§ Passage for review
>>>
How can they attract more?
It’s always hard to make a cake when you don’t have all the ingredients from the start; in this case, they are lacking races and experience with these boats, which could attract new entrants. There have been several contacts with foreigners interested in such projects with partners. Owners who have done the Caribbean 600 came to sail on the boat [Macif] and were interested in buying her, but I think that the class is still under observation with people waiting before they jump in. The start of the last Route du Rhum was of course quite tough and the delays that resulted from that upset plans. Brest Atlantiques showed that it was possible to sail around the Atlantic but with a few incidents and what we are going through today does not favour the situation with part of the programme being cancelled.

What has been the impact of this period on VPLP?
There has been an impact as several projects that were pushed back may be cancelled: a Multi50 project, a bid for a big racing monohull, a 45m cruising catamaran, the client of which suspended the studies and launch, but I hope that they won’t be cancelled. There has been a decline in business, so some of our staff have been furloughed. Having said that, this is a Vendée Globe year and they are never very busy. It all tends to kick off in the six months following the finish of the Vendée Globe and I hope that the example of Jérémie Beyou and Charal has shown that it is not a good idea to wait until the last minute to start building a boat. Alongside all that, we are in the end quite lucky to have a wide range of business activities: we build cruisers, series boats too which were pre-sold and have to be delivered in 6-18 months from now. We have business in the world of maritime transport and in that area, the directives about reducing carbon have not changed. Quite the reverse, the interest shown by owners for what we do is still solid.
<<<
§ Source data
>>>
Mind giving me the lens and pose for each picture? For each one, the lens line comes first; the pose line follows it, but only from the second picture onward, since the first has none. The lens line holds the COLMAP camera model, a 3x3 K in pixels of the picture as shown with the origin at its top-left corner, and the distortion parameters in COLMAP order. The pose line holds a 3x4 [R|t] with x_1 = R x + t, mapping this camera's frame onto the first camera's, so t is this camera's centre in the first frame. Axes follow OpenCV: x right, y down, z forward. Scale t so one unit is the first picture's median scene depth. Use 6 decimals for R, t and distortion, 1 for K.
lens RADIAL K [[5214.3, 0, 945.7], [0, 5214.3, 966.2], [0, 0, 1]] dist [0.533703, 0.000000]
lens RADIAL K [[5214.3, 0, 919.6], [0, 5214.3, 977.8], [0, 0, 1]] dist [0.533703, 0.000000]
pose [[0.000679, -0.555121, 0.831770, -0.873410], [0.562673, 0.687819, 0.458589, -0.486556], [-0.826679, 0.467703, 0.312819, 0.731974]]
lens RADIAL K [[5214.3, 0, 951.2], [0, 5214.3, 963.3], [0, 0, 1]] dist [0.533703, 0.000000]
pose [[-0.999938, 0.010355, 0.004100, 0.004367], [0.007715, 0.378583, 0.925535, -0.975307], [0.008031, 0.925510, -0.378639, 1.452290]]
<<<
§ Your goal
Please answer these questions from the VPLP interview:
(a) Which race had the owners who came to sail on Macif already done?
(b) How long is the cruising catamaran whose client suspended the studies and launch?
(c) What happened to some VPLP staff because of the decline in business?

§ Exercise answer
(a) The Caribbean 600.
(b) 45m.
(c) They were furloughed.